You know, just because a monster has a watermelon-crushing set of fangs or one of those tails with the big clubs on the end doesn't mean they should just forgo guns.
Would our heroes stand a chance if the big howling doom-demon not only carried the power to suck the Earth into a gnashing portal of pure chaos, but also a .44 Magnum?
Who would be feeling lucky now?
Nobody, I'd bet. Yet these cosmic menaces, locked up for millennia, return to the mortal world thinking nothing could possibly have changed in the last 5,000 years. They put about as little thought into their triumphant return as the makers of Dylan Dog: Dead of Night put into their monstery world. Now that's what I call a segue.
-- Local show times, theaters, trailer.
In New Orleans, the undead live in secrecy, bound by an uneasy truth. When her dad is killed by a werewolf, Anita Briem tries to convince former paranormal private investigator Brandon Routh out of retirement. Haunted by his past, he refuses -- until the killer takes out his assistant, Sam Huntington.
An ancient artifact has just resurfaced. If it falls into the wrong hands before Routh tracks it down, the undead may use it to shift the balance of power between themselves and humanity.
Dylan Dog: Dead of Night is based on the comic series by Tiziano Sclavi, the man whose work was also adapted into Cemetery Man, a zombie movie so great that all the other zombie movies should have to be called cemetery men movies. Dylan Dog proves quite conclusively that no matter how great the source material, nothing is safe from being ruined harder than a pair of spandex shorts left in the dryer at high heat and then struck by an even hotter meteor.
I will give director Kevin Munroe this much: he makes some interesting camera movements.

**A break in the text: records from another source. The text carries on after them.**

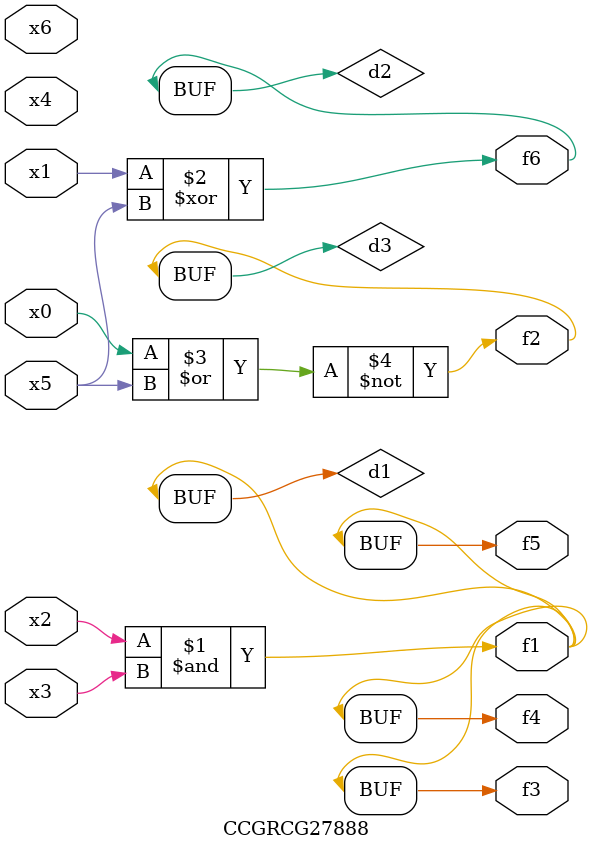
<source format=v>
module CCGRCG27888(
	input x0, x1, x2, x3, x4, x5, x6,
	output f1, f2, f3, f4, f5, f6
);

	wire d1, d2, d3;

	and (d1, x2, x3);
	xor (d2, x1, x5);
	nor (d3, x0, x5);
	assign f1 = d1;
	assign f2 = d3;
	assign f3 = d1;
	assign f4 = d1;
	assign f5 = d1;
	assign f6 = d2;
endmodule

</source>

But that is all I will give him. In fact, after Dylan Dog, I'm afraid I have no choice but to ask him to give back the things he's borrowed from me, such as my boombox and the 100-odd minutes of my time I spent waiting for his movie to get good.
Actually, Huntington has some funny moments, too, suggesting a) he might deserve a bigger career and b) there existed at least the hypothetical chance this thing could have been good.
Instead, it's a sad-faced mix of the unoriginal and the shamelessly stolen. The vampire clan is known as the "Truebloods" and they sell their own blood as a drug. Do you know how shameless that is? It's so shameless I have no choice but to out myself as a guy that's watched True Blood, damn it. Thanks, Dylan Dog. Thanks to your mindless aping of more popular stuff (ah, werewolves versus vampires! A revolution in the way we think about vampire-werewolf relationships), now everyone knows I watch sexy vampire TV. Or did until the annoyance-to-boob ratio got too high, anyway.
As it muddles through its generic story about the tough guy with the even tougher past that everyone keeps alluding to but no one will actually explain, Dylan Dog finds a little inspiration and a few laughs in a zombie subplot. Then it's back to arbitrary whatever about big bad old demons, helpfully exposited by an old man with a big library. Musty old leather-bound occult libraries: the analog Google.
Filled with too-familiar yet underexplored beasties and a backstory that feels as if it should have covered a movie and a half, Dylan Dog never finds its footing. Its subtitle optimistically suggests a franchise is on the way, but after an opening weekend that's somewhere between "disastrous" and "you'll never work in this town again," I wouldn't hold your breath. Unless you like dying.